The invention is related to the field of audio busses and in particular to low impedance stereo audio busses.
With the increase in electronic systems in the home, office and automotive environments, many of them have audio outputs. Currently, most of these devices, such as radios, CD players, mobile phones, television and similar devices have separate audio output signals activating separate speaker systems or recording devices.
Currently, there is a need for a low impedance stereo audio bus which interfaces a plurality of audio signal sources and permits access to a single stereo speaker system and/or electronic storage device which eliminates redundancy and multiple connectors.
The low impedance stereo audio (LISA) bus provides for parallel connection of a virtually unlimited number of audio sources called transmitters to one or more receivers such as a stereo speaker system. The low impedance stereo audio bus allows summing or mixing of selected transmitters, and is architected as a two-channel balanced differential, low impedance interface. The frequency response of the bus is essentially flat from 20 Hz to 20 kHz making it appropriate for all audio applications, including audiophile, and is designed to be compliant with typical automotive E.M.C. requirements.

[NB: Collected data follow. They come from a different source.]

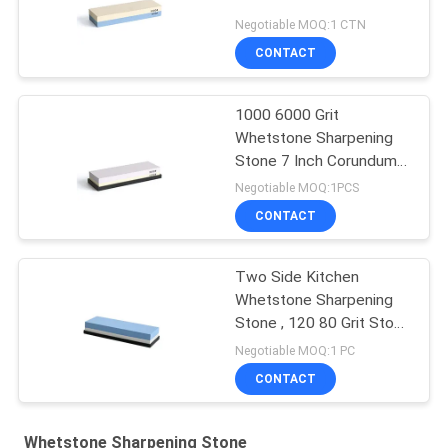
Negotiable MOQ:1 CTN
CONTACT
1000 6000 Grit
Whetstone Sharpening
Stone 7 Inch Corundum
Waterstone Knife
Negotiable MOQ:1PCS
CONTACT
Two Side Kitchen
Whetstone Sharpening
Stone , 120 80 Grit Stone
Knife Sharpener
Negotiable MOQ:1 PC
CONTACT
Whetstone Sharpening Stone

The LISA bus has a core transmitter circuit connected to each output provided by each transmitter. For example, for a stereo transmitter, the LISA bus will have a core transmitter associated with each of the two audio outputs. Each core transmitter will generate a pair of balanced differentiated outputs for each output of the transmitter. The LISA bus also has at least one pair of core receivers at a location remote from the core transmitter. The balanced differentiated outputs of all of the core transmitters are connected in parallel to the inputs of the core receivers. The core receivers combine or reunite to a pair of balanced differentiated outputs to reproduce the stereo audio signals received from the core transmitters. A master control arbitrates which transmitter or transmitters have access to the receiver and at what relative output level.
If not provided elsewhere in the transmitters, each core transmitter will include a muting circuit, a full-scale adjustment amplifier controlled by a master control. For complex transmitters, a step attenuator circuit controlled by a master control will also be included. The core receiver may include a gain compensation circuit when two or more receivers are connected to the LISA bus. The gain of the LISA bus is unity with its output signal to the receiver being substantially equal to the input signal received from the transmitter.
One advantage of the LISA bus is that the transmitters and receivers are simply connected in parallel resulting in minimum wiring and interconnection complexity.
Another advantage of the LISA bus has a maximum reliability because the transmitters are connected in parallel and there is no need to route signals in series through other components. Hence, failure of one connected component does not render the bus inoperable.
Still another advantage is that two or more transmitters may access the LISA bus simultaneously.
Another advantage is that multiple receivers may be connected to the LISA bus by providing gain compensation in the associated core receivers and output level control may be provided in the core transmitter.
Still another advantage is that the master control controls which transmitter or transmitters will have access to the LISA bus and at what output level.
Another advantage of the LISA bus is that the master control monitors how many transmitters and receivers are connected to the LISA bus.
These and other advantages will become more apparent from reading the detailed description in conjunction with the drawings.